In terms of FA site locations, DPM has a lower sensitivity for small changes. Most of the time, predicted FAs will not be at the exact location as ground truth FAs. Therefore, it is important for the evaluation metric to have some tolerance to small differences in location. If a difference in location is small enough that an FA remains in the same region (i.e., cluster), the predicted FA location can be considered acceptable (Mullen et al., 2014). Compared to the other metrics that show drastic changes in their score for only small changes in location, the DPM allows for this tolerance. For example, PCC values drop from 1 to 0.74 for only a 10% deviation in location (Fig. 8). This drastic change can decrease the overall accuracy score, making a reasonable prediction look like a bad prediction. On the other hand, large changes in location should be clearly reflected on the value of a metric. The bigger the difference in location, the more FAs that will be located outside of the cell and, therefore, the worse the prediction. DPM has a higher sensitivity at these large deviations, whereas FSIM and IoU plateau after drastically decreasing at smaller deviations. Furthermore, for FA sites located near the edge of the cell, small deviations in location might result in the FA site being outside of the cell boundary. The DPM will tolerate small differences but will correctly penalize the prediction if the FA site is outside of the cell even if the difference in location is small.
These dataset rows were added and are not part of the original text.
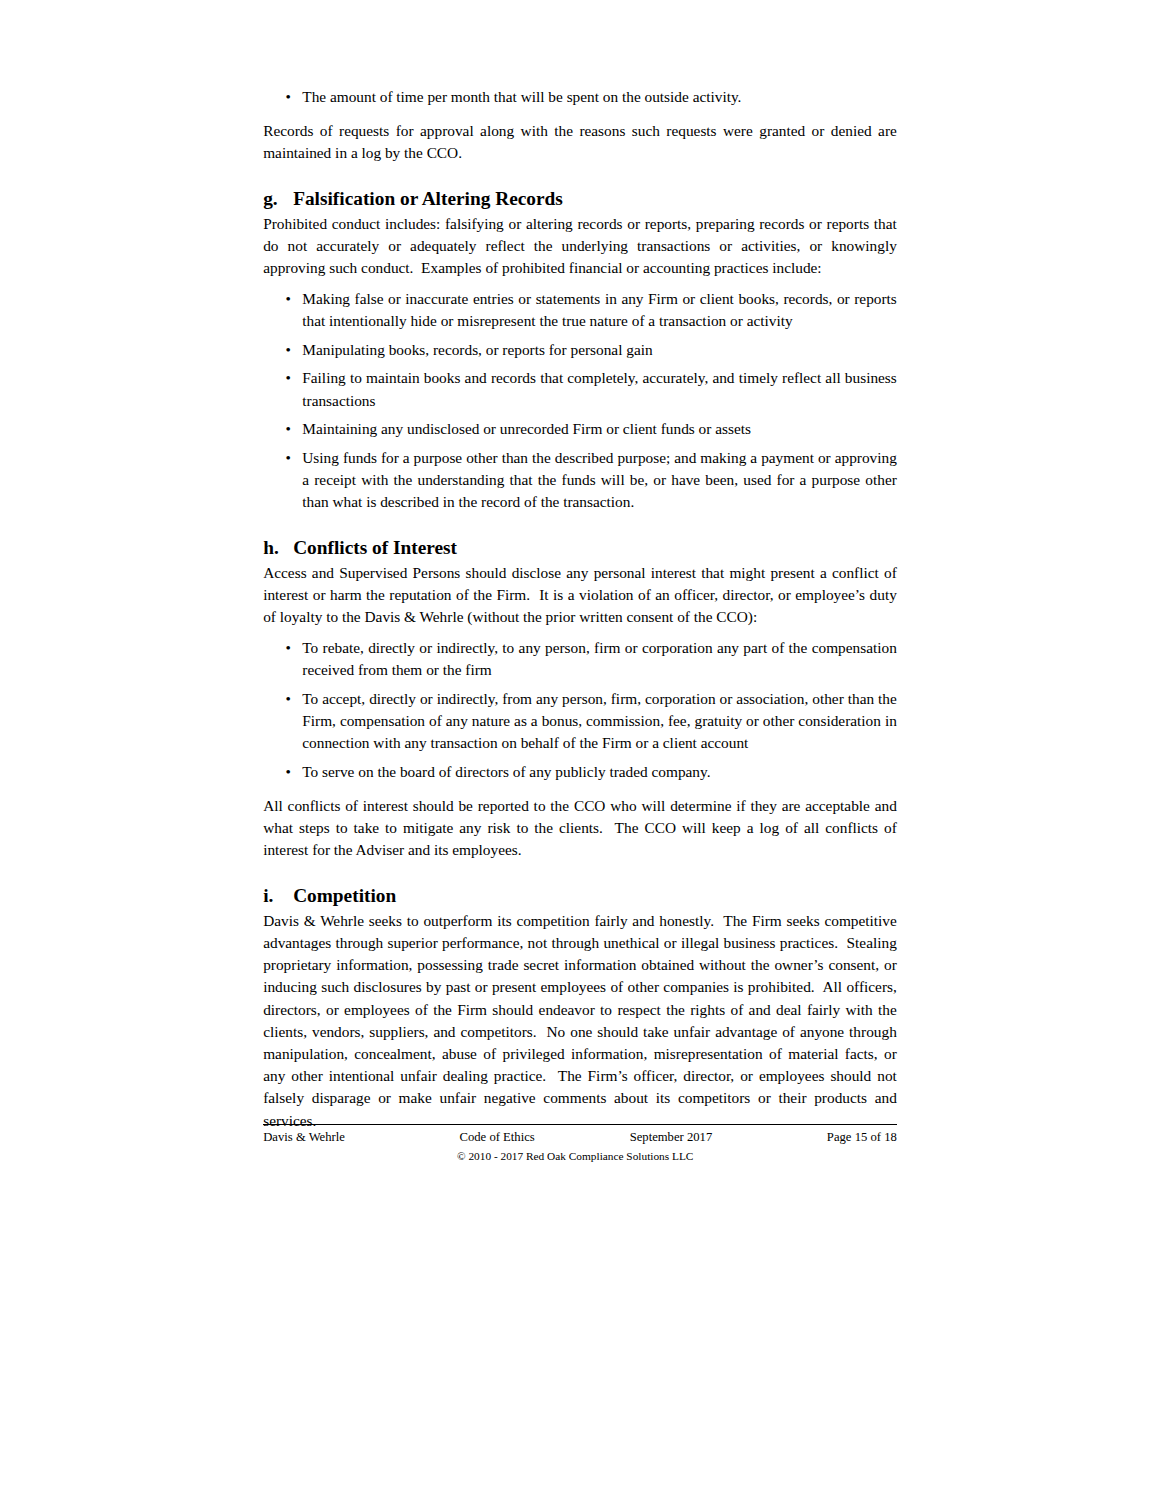The amount of time per month that will be spent on the outside activity.
Records of requests for approval along with the reasons such requests were granted or denied are maintained in a log by the CCO.
g. Falsification or Altering Records
Prohibited conduct includes: falsifying or altering records or reports, preparing records or reports that do not accurately or adequately reflect the underlying transactions or activities, or knowingly approving such conduct. Examples of prohibited financial or accounting practices include:
Making false or inaccurate entries or statements in any Firm or client books, records, or reports that intentionally hide or misrepresent the true nature of a transaction or activity
Manipulating books, records, or reports for personal gain
Failing to maintain books and records that completely, accurately, and timely reflect all business transactions
Maintaining any undisclosed or unrecorded Firm or client funds or assets
Using funds for a purpose other than the described purpose; and making a payment or approving a receipt with the understanding that the funds will be, or have been, used for a purpose other than what is described in the record of the transaction.
h. Conflicts of Interest
Access and Supervised Persons should disclose any personal interest that might present a conflict of interest or harm the reputation of the Firm. It is a violation of an officer, director, or employee’s duty of loyalty to the Davis & Wehrle (without the prior written consent of the CCO):
To rebate, directly or indirectly, to any person, firm or corporation any part of the compensation received from them or the firm
To accept, directly or indirectly, from any person, firm, corporation or association, other than the Firm, compensation of any nature as a bonus, commission, fee, gratuity or other consideration in connection with any transaction on behalf of the Firm or a client account
To serve on the board of directors of any publicly traded company.
All conflicts of interest should be reported to the CCO who will determine if they are acceptable and what steps to take to mitigate any risk to the clients. The CCO will keep a log of all conflicts of interest for the Adviser and its employees.
i. Competition
Davis & Wehrle seeks to outperform its competition fairly and honestly. The Firm seeks competitive advantages through superior performance, not through unethical or illegal business practices. Stealing proprietary information, possessing trade secret information obtained without the owner’s consent, or inducing such disclosures by past or present employees of other companies is prohibited. All officers, directors, or employees of the Firm should endeavor to respect the rights of and deal fairly with the clients, vendors, suppliers, and competitors. No one should take unfair advantage of anyone through manipulation, concealment, abuse of privileged information, misrepresentation of material facts, or any other intentional unfair dealing practice. The Firm’s officer, director, or employees should not falsely disparage or make unfair negative comments about its competitors or their products and services.
Davis & Wehrle Code of Ethics September 2017 Page 15 of 18
© 2010 - 2017 Red Oak Compliance Solutions LLC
In terms of number of FA sites, DPM had higher sensitivity to both randomly dropping and randomly adding FA sites than all other metrics that were tested. As the number of FA sites predicted can drastically affect a cell’s behavior (e.g., internal cell tension) (Mullen et al., 2014), this measurement has a high importance. While PCC, for example, shows scores as high as 0.90 after dropping 25% of FA sites, the DPM shows a score (0.75) which is more in accordance with this change in FA site number (Fig. 9). Similarly, PCC shows high scores (0.90) after increasing the number of FAs by 45%, while DPM once again shows a score (0.69) more consistent with this change in FA site number (Fig. 10). Overall, PCC, FSIM, and IoU do not change substantially for large changes in FA site number, while DPM scores better reflect these changes.
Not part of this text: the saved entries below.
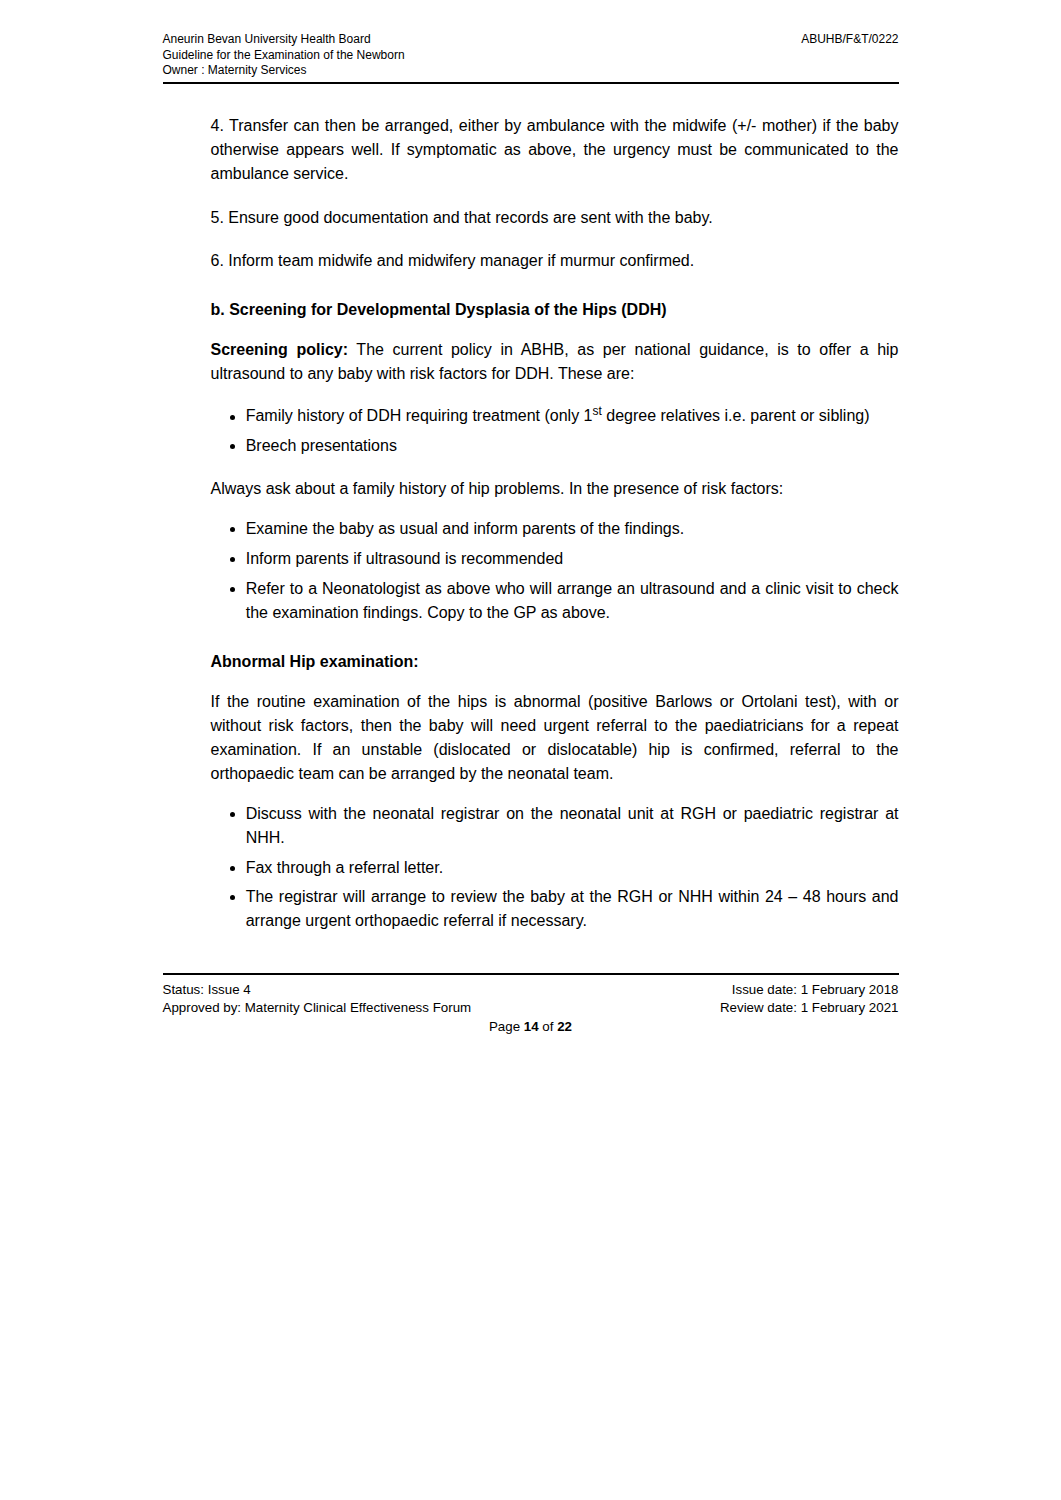Aneurin Bevan University Health Board
Guideline for the Examination of the Newborn
Owner : Maternity Services
ABUHB/F&T/0222
4. Transfer can then be arranged, either by ambulance with the midwife (+/- mother) if the baby otherwise appears well. If symptomatic as above, the urgency must be communicated to the ambulance service.
5. Ensure good documentation and that records are sent with the baby.
6. Inform team midwife and midwifery manager if murmur confirmed.
b. Screening for Developmental Dysplasia of the Hips (DDH)
Screening policy: The current policy in ABHB, as per national guidance, is to offer a hip ultrasound to any baby with risk factors for DDH. These are:
Family history of DDH requiring treatment (only 1st degree relatives i.e. parent or sibling)
Breech presentations
Always ask about a family history of hip problems. In the presence of risk factors:
Examine the baby as usual and inform parents of the findings.
Inform parents if ultrasound is recommended
Refer to a Neonatologist as above who will arrange an ultrasound and a clinic visit to check the examination findings. Copy to the GP as above.
Abnormal Hip examination:
If the routine examination of the hips is abnormal (positive Barlows or Ortolani test), with or without risk factors, then the baby will need urgent referral to the paediatricians for a repeat examination. If an unstable (dislocated or dislocatable) hip is confirmed, referral to the orthopaedic team can be arranged by the neonatal team.
Discuss with the neonatal registrar on the neonatal unit at RGH or paediatric registrar at NHH.
Fax through a referral letter.
The registrar will arrange to review the baby at the RGH or NHH within 24 – 48 hours and arrange urgent orthopaedic referral if necessary.
Status: Issue 4 Issue date: 1 February 2018
Approved by: Maternity Clinical Effectiveness Forum Review date: 1 February 2021
Page 14 of 22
In terms of the shape/size of FA sites, the DPM had an overall slightly higher sensitivity than all other metrics that were tested. Sensitivity values were higher for small changes, consistent with the importance to detect these small changes in FA shape/size. The DPM showed lower values at 10% deviation (0.63) than PCC (0.66), FSIM (0.69), and IoU (0.72) (Fig. 11). Even more important is the ability of a metric to detect large changes in FA shape/size. The DPM showed much lower values at 80% deviation (0.21) compared to all other metrics (PCC: 0.31, FSIM: 0.47, IoU: 0.48) (Fig. 11). These measurements are important since shape/size of FAs can have a substantial impact on the overall morphology of a cell and, therefore, its behavior. For example, when looking at the mechanical behavior of a cell, the higher the substrate stiffness the larger the size of FAs and the more force they will likely produce (Haase et al., 2014).
In terms of the orientation angle of FA sites, DPM had lower sensitivity for small changes than most other metrics that were tested, while simultaneously it had higher sensitivity for large changes. This lower sensitivity is due to small differences in angle having a high impact in the other metrics tested, as these shifts in orientation have a large impact in the match of pixel values for FA sites. On the other hand, DPM shows smaller changes in its score since it directly calculates the difference between ground truth and predicted FA angle and therefore shows a more linear relationship between accuracy scores and deviation percentage. At 10% angle deviation, the DPM showed higher values (0.90) than PCC (0.84) and IoU (0.86) (Fig. 12). However, at 80% deviation all other metrics showed values much higher (PCC: 0.64, FSIM: 0.81, IoU: 0.74) than DPM (0.36) (Fig. 12). Small differences in orientation angle may not be as significant as large differences. For example, a large difference in angle can mean a drastic change in the direction of forces in a cell due to a change in the direction of flow and shear stress in the cell (Davies et al., 1994). The DPM sensitivity for angle differences is more consistent with this behavior.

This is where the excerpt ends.